Now, Porsche and Audi's battery supplier is putting a bet on another power technology. LG Chem has joined the rank of investors in Enevate, a startup which is developing silicon-dominant Li-ion batteries. Its system is called HD-Energy Technology, and it claims a five minute charge could take a battery to 75-percent of a charge. Give it 15 minutes, and you could be looking at a 90-percent charge.

That's 8x faster than conventional batteries, Enevate says, and more than 5x faster than the current crop of "fast charge" Li-ion packs. Just as important, the company claims four-times the energy density of conventional batteries, too. That could mean more range in a smaller overall package.

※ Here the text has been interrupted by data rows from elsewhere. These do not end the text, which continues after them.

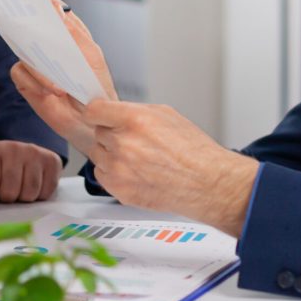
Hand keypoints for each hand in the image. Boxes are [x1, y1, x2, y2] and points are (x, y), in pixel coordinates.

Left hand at [0, 141, 62, 202]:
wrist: (17, 154)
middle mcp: (14, 148)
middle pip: (10, 192)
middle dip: (5, 198)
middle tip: (4, 191)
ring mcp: (35, 153)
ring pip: (29, 193)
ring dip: (22, 199)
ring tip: (18, 189)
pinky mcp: (52, 161)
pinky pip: (46, 191)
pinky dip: (39, 196)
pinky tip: (32, 186)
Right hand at [10, 0, 118, 157]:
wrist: (91, 122)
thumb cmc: (96, 88)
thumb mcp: (92, 58)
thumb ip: (75, 34)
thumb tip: (59, 10)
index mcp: (67, 33)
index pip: (50, 9)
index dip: (41, 1)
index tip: (38, 0)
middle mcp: (48, 44)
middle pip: (29, 24)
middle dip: (27, 23)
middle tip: (30, 25)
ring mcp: (35, 62)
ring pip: (23, 51)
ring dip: (41, 66)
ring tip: (59, 82)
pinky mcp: (26, 81)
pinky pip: (20, 72)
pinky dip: (36, 82)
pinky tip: (51, 92)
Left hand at [81, 99, 258, 238]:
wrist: (206, 183)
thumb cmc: (192, 150)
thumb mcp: (165, 114)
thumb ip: (134, 111)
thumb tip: (114, 111)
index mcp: (135, 120)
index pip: (93, 110)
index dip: (98, 112)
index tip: (99, 115)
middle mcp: (124, 144)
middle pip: (98, 132)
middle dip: (112, 134)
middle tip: (133, 140)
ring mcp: (119, 169)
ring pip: (98, 154)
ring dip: (111, 154)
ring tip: (137, 157)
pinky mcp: (119, 190)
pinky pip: (102, 175)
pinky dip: (114, 173)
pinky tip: (135, 171)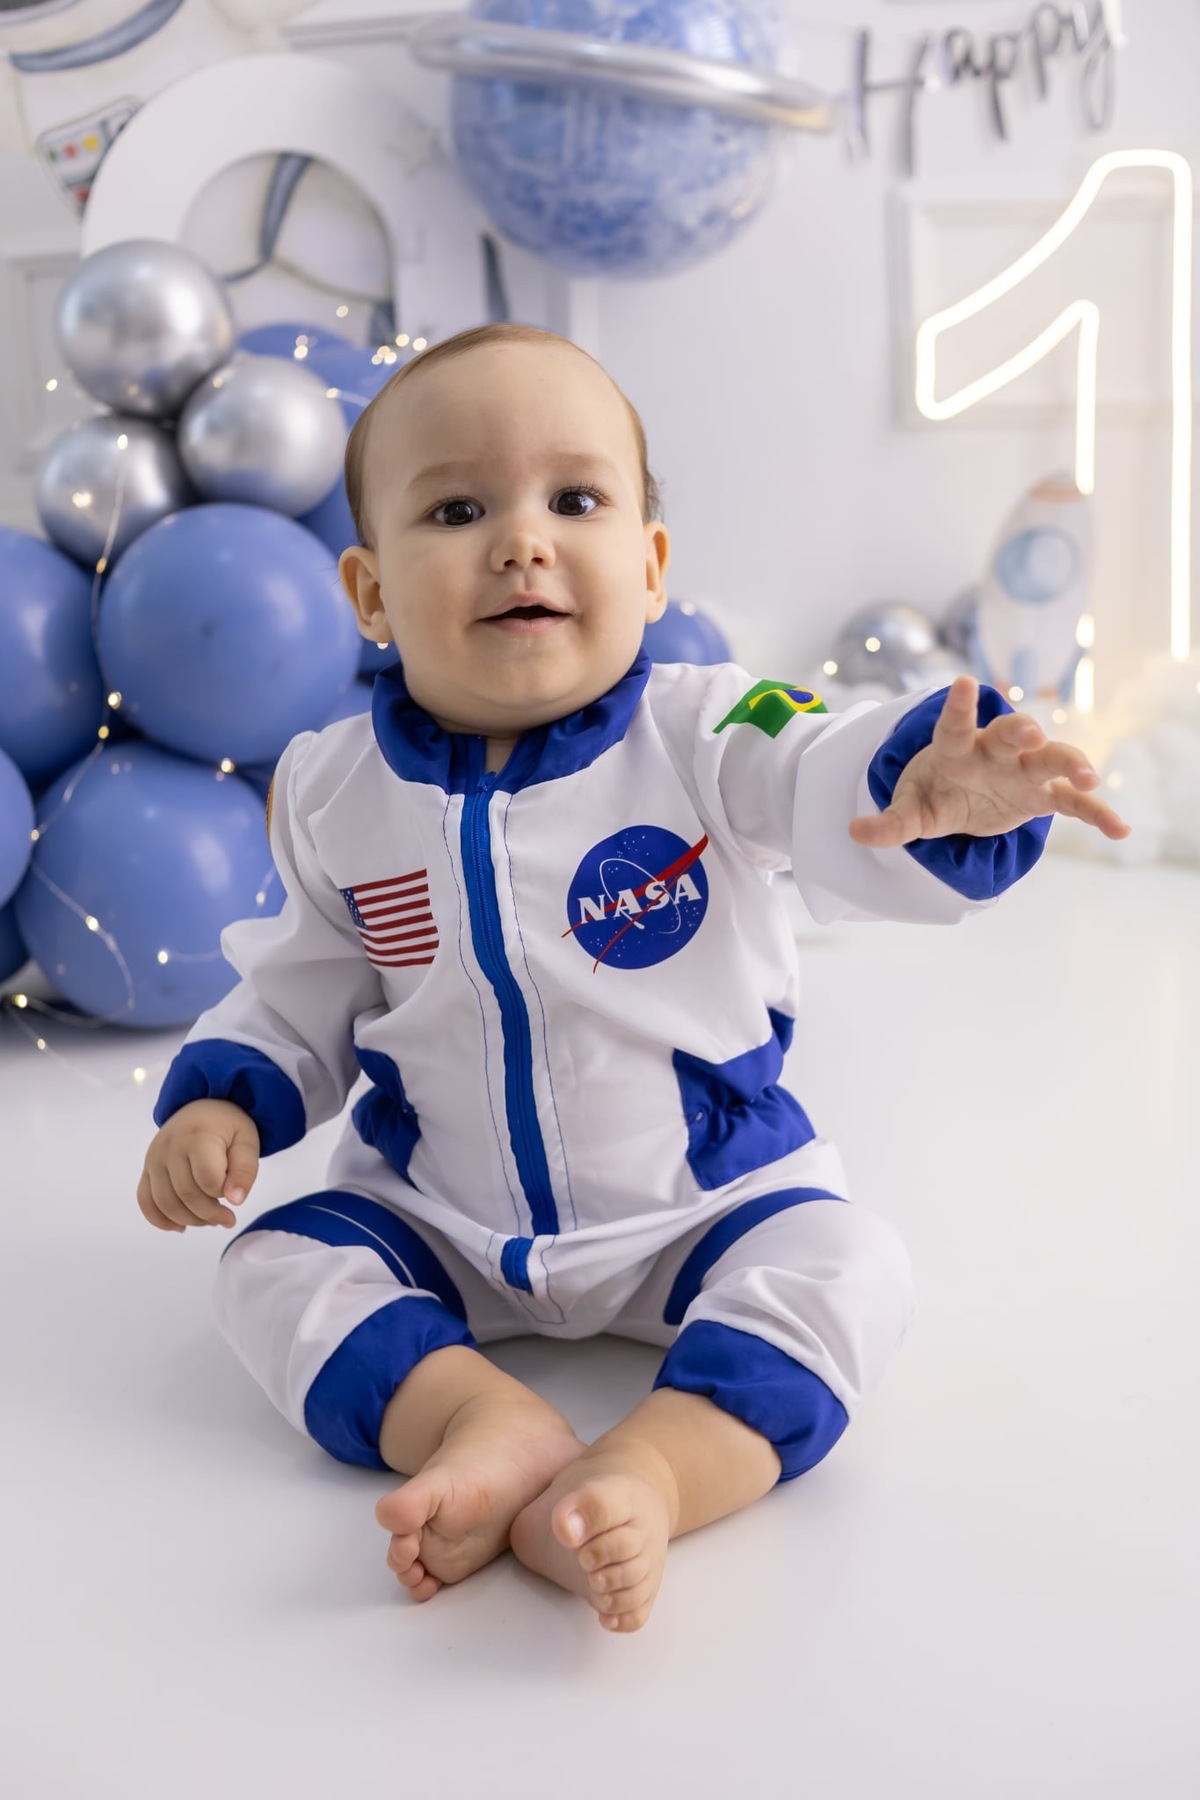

Finally, there are improvements in temperature resilience, with Enevate's batteries apparently capable of working in temperatures down to -40 degrees Centigrade. Cold weather conditions are one of the biggest challenges for EVs, with efficiency dropping markedly as the temperature does. Enevate says that its cells also recharge more rapidly under regenerative braking, topping up the power with electricity generated by slowing the car or when going down hills.

It was enough to already gain the attention of several well-known investors, including Samsung Ventures, the electronics behemoth's venture capital arm. Now, high volume battery manufacturer LG Chem is getting in on the action. Enevate isn't saying quite how much it has raised in its most recent funding round, but it's calling out the South Korean firm as a key participant.

For a key battery player like LG Chem, dramatically improving performance across charging times, energy density, and overall flexibility in differing conditions is key to EVs taking off. Enevate certainly isn't the only company promising big advantages, of course, but if it can deliver – at scale – on its claims then it could be another big step forward for electric vehicles.